Aphorisms, even about prevention, can be annoying. However, if we ignore the physician’s role in prevention, we fail to maximize physicians’ potential productivity. For example, since cigarette smoking accounted for 7% of medical care use and costs in recent times[1,2] and since a large part of the damage can be reversed by stopping smoking,[3,4] there would be considerable gain for our health care system if all practitioners systematically addressed smoking and just a few other modifiable major-risk factors, such as physical inactivity, problem drinking, and unhealthy diet.
All this is nice talk, but you may be pressed for time in your practice. If you’re a physician, you don’t get paid for prevention. You may not even be sure how some forms of prevention work. So what action do you take?
During the past several years, the exemplary provincial Prevention Support Program adopted the strategy of identifying a short list of prevention problems and then offering interested physicians and their office staff brief training to work from a prevention flow sheet. It was well received by both patients and staff and the early evaluations showed positive trends. Unfortunately, it is no longer in operation.
We at the Society for Clinical Preventive Health Care urge you to do what many BC physicians have been doing since 1990: use the help of the BC Stop Smoking Program. We have provided provincial health professionals with clinical materials, patient materials, training, up-to-date information, and consultation. Two population surveys of BC smokers have shown that by taking a few seconds or minutes to do brief clinical tobacco intervention, physicians have helped their patients achieve extraordinarily high levels of smoking cessation (60% to 65% of smokers advised to stop by physicians have done so). This is a highly cost-effective maneuver when it is spread over a large population.

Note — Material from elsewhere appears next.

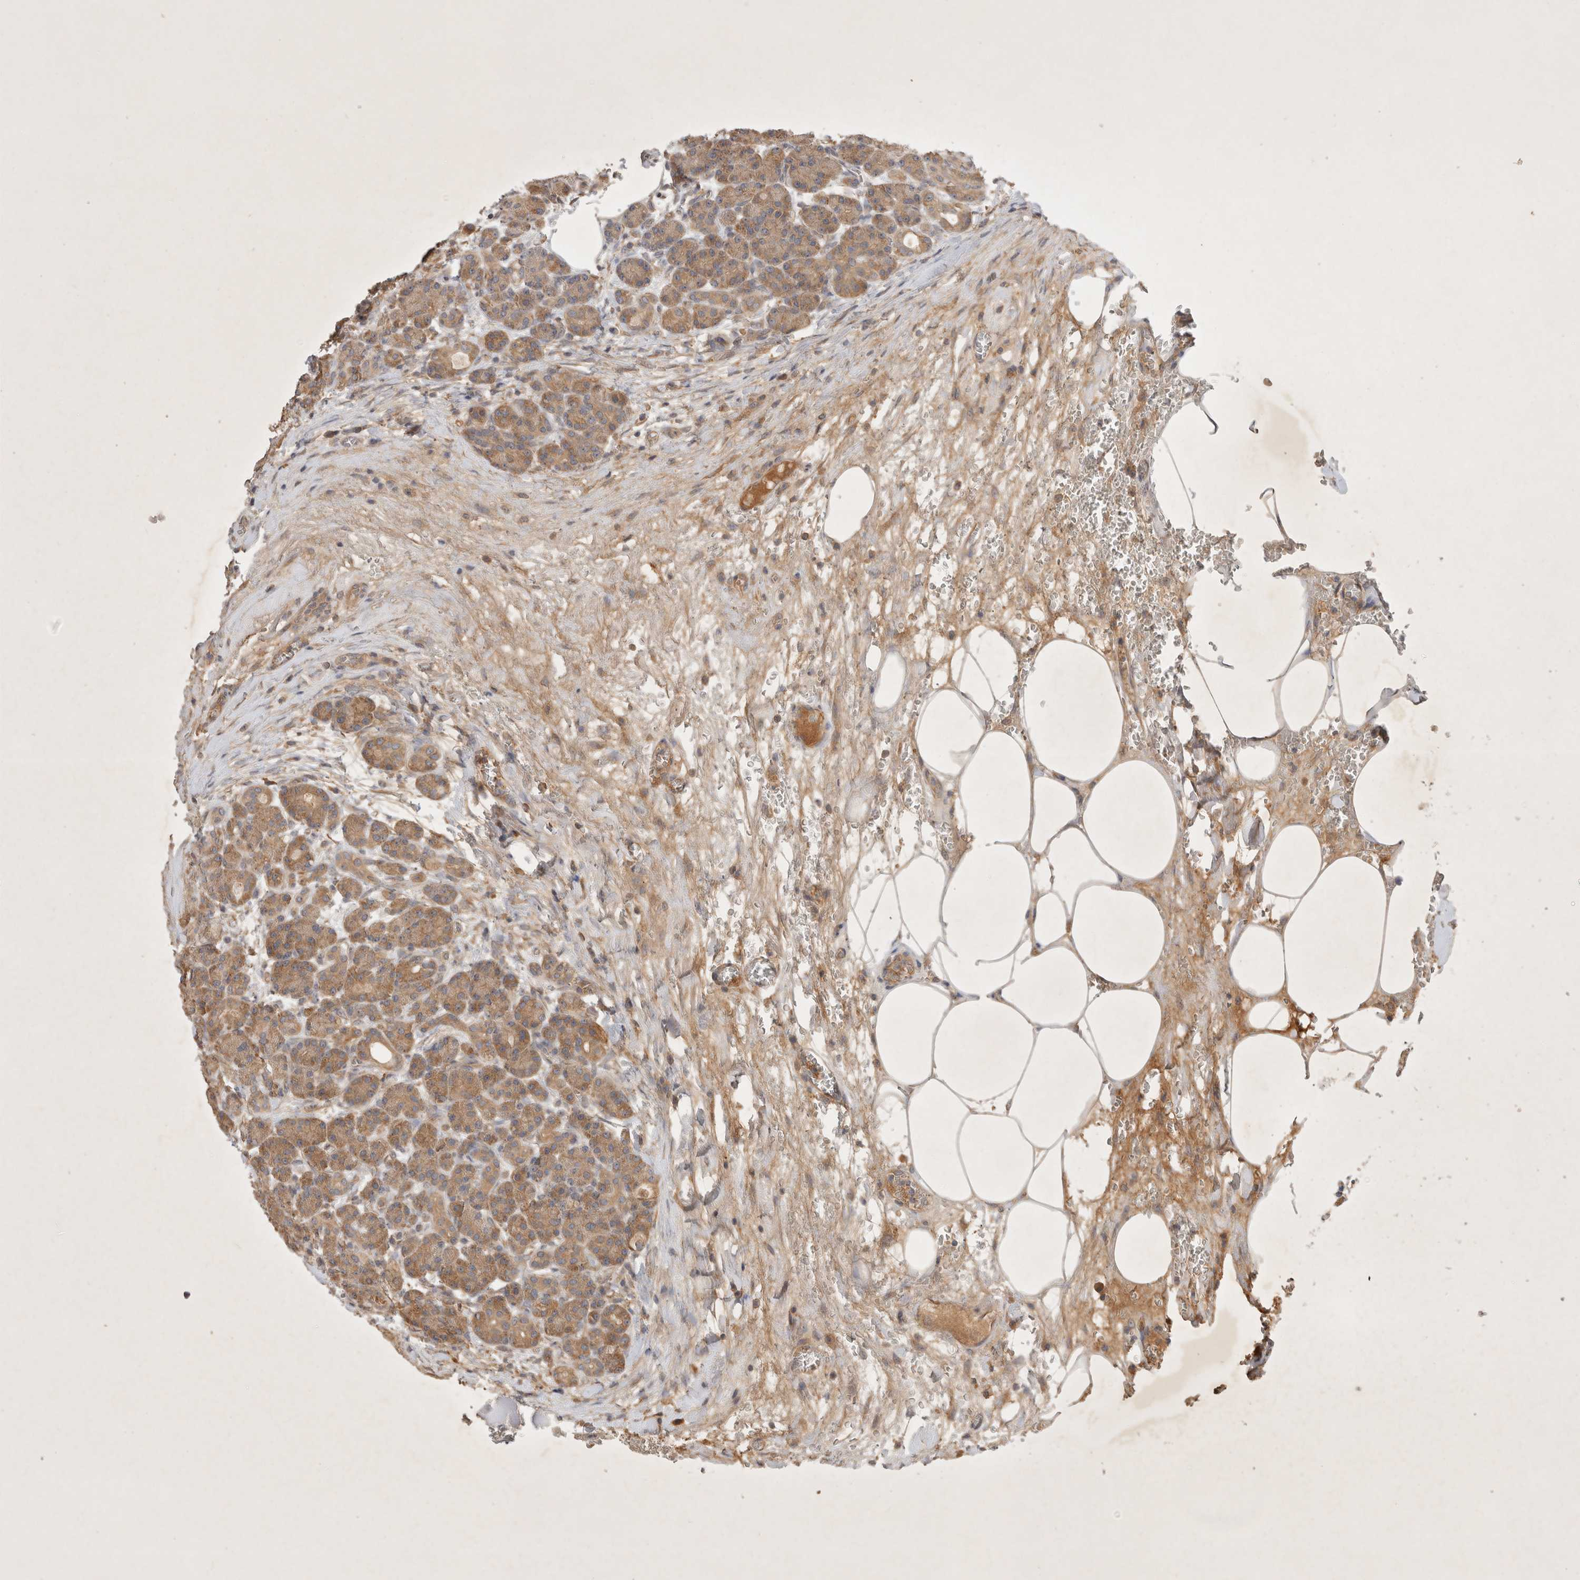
{"staining": {"intensity": "moderate", "quantity": ">75%", "location": "cytoplasmic/membranous"}, "tissue": "pancreas", "cell_type": "Exocrine glandular cells", "image_type": "normal", "snomed": [{"axis": "morphology", "description": "Normal tissue, NOS"}, {"axis": "topography", "description": "Pancreas"}], "caption": "Immunohistochemical staining of benign human pancreas exhibits medium levels of moderate cytoplasmic/membranous staining in approximately >75% of exocrine glandular cells. (Stains: DAB in brown, nuclei in blue, Microscopy: brightfield microscopy at high magnification).", "gene": "YES1", "patient": {"sex": "male", "age": 63}}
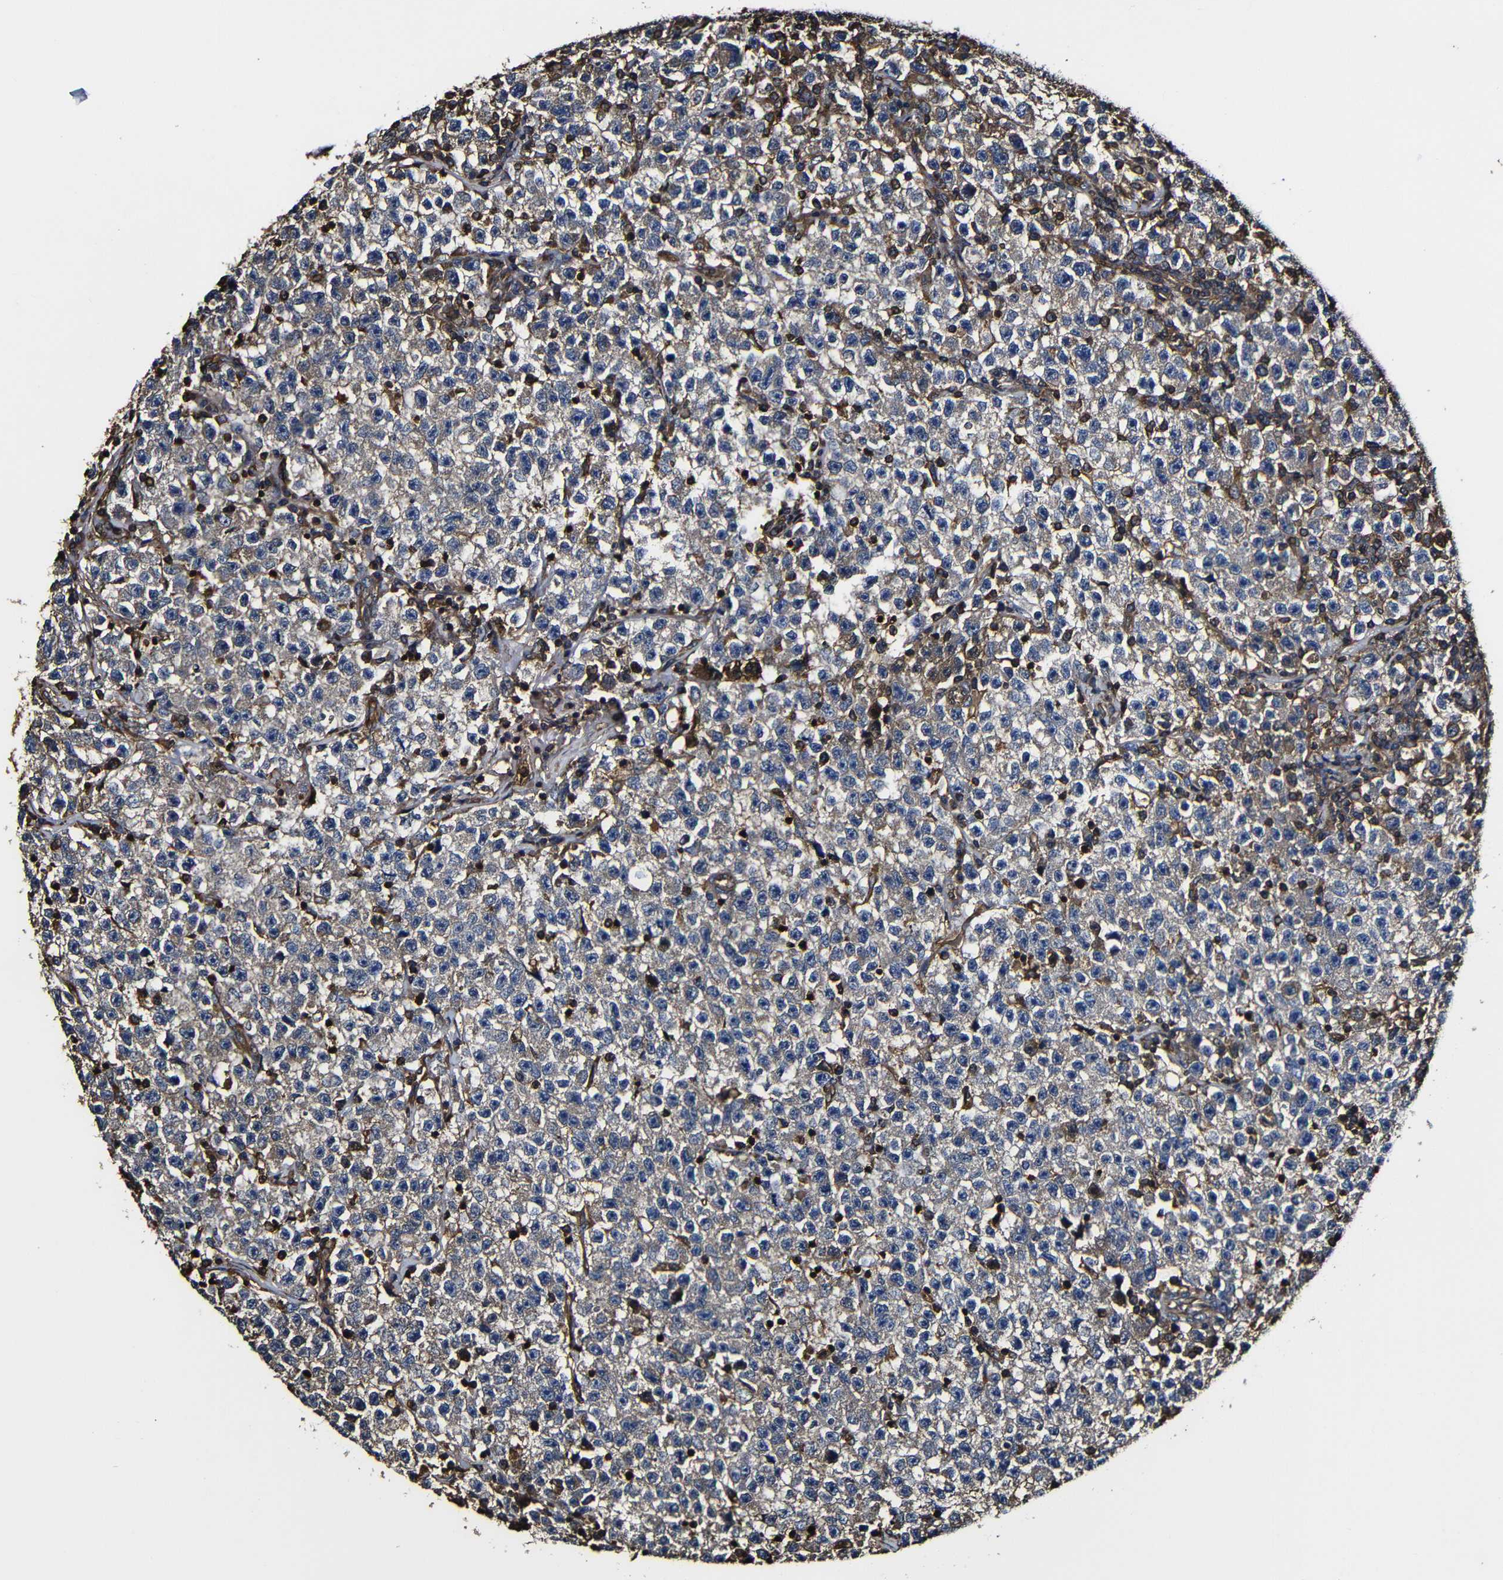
{"staining": {"intensity": "weak", "quantity": "25%-75%", "location": "cytoplasmic/membranous"}, "tissue": "testis cancer", "cell_type": "Tumor cells", "image_type": "cancer", "snomed": [{"axis": "morphology", "description": "Seminoma, NOS"}, {"axis": "topography", "description": "Testis"}], "caption": "This is a photomicrograph of IHC staining of testis cancer (seminoma), which shows weak positivity in the cytoplasmic/membranous of tumor cells.", "gene": "MSN", "patient": {"sex": "male", "age": 22}}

The Stop Smoking Program aims to translate evidence-based recommendations for prevention into effective approaches suited to the brevity of the average patient visit. Changing the intervention paradigm from one of badgering the patient to stop smoking to one of planting motivational seeds, watching the preventive implant grow, and then finally delivering the full goods—counseling, medication, and follow-up when the patient is ready to stop—has worked well.
The society is expanding to help smokers who also have problems with drinking, depression, and physical inactivity. Specifically, we have modest funding from the federal tobacco control program to develop a role analogous to that of the dental hygienist—someone who is a clinical educator and coordinator of interventions who will help smokers by paying attention to these three risk factors. At this point, we refer to this role as “preventive hygienist.” We invite you to contact us to discuss your thoughts about how this preventive hygienist model can work in the primary health care setting (contact details below).
Another project we are working on is the development of a national network of professionals involved in implementing clinical prevention practices called the Clinical Prevention Implementation Network. Clinical preventive programs can be quite isolated from each other and will benefit from sharing clinical strategies, materials, training, etc. We expect to soon have the resources to build a directory of programs, practitioners, researchers, and policymakers across Canada who are involved in delivering clinical prevention (as defined by the Canadian Task Force on Preventive Health Care).
The Society for Clinical Preventive Health Care invites any reader interested in clinical prevention to join us. The organization’s mission is to promote the implementation of those clinical interventions that the Canadian Task Force on Preventive Health Care (www.ctfphc.org) has found to be effective and to discourage those proven to be ineffective. This is the first year that the Society for Clinical Preventive Health Care has asked health professionals to become members see (www.clinicalprevention.ca).
Dr Bill Mackie is the current president of the society, Dr Paul Wong is the treasurer, and I am the secretary. The remaining Board members include Drs Lorna Medd, Mark Fromberg, Ray Baker, and Alan Clews.
We are moving our office to 203– 718 W. Broadway, Vancouver, BC V5Z 1G8, tel: 604 872-5573, fax: 604 872-5594, e-mail: firstname.lastname@example.org.
Hail to your interest in prevention!
—Fred Bass, MD
Member, Addictions Committee
1. Bass F. Medical care use attributable to cigarette smoking [doctoral thesis]. Baltimore: Johns Hopkins University, 1973.
2. Medical care expenditures attributable to cigarette smoking—United States, 1993. MMWR Morb Mortal Wkly Rep 1994;43:469-472. PubMed Abstract
3. Moller AM, Villebro N, Pedersen T, et al. Effect of preoperative smoking intervention on postoperative complications: A randomised clinical trial. Lancet 2002;359:114-117. PubMed Abstract Full Text
4. US National Cancer Institute. Smoking and tobacco control monograph 8: Changes in cigarette-related disease risks and their implication for prevention and control. NIH Publ No 97-4213; Bethesda: NIH, Feb 1995.
5. Nordic Research Group (formerly Campbell, Goodell, Traynor). Smoker surveys of January 1998 and July 2003. Vancouver: Nordic Research, 1998, 2003.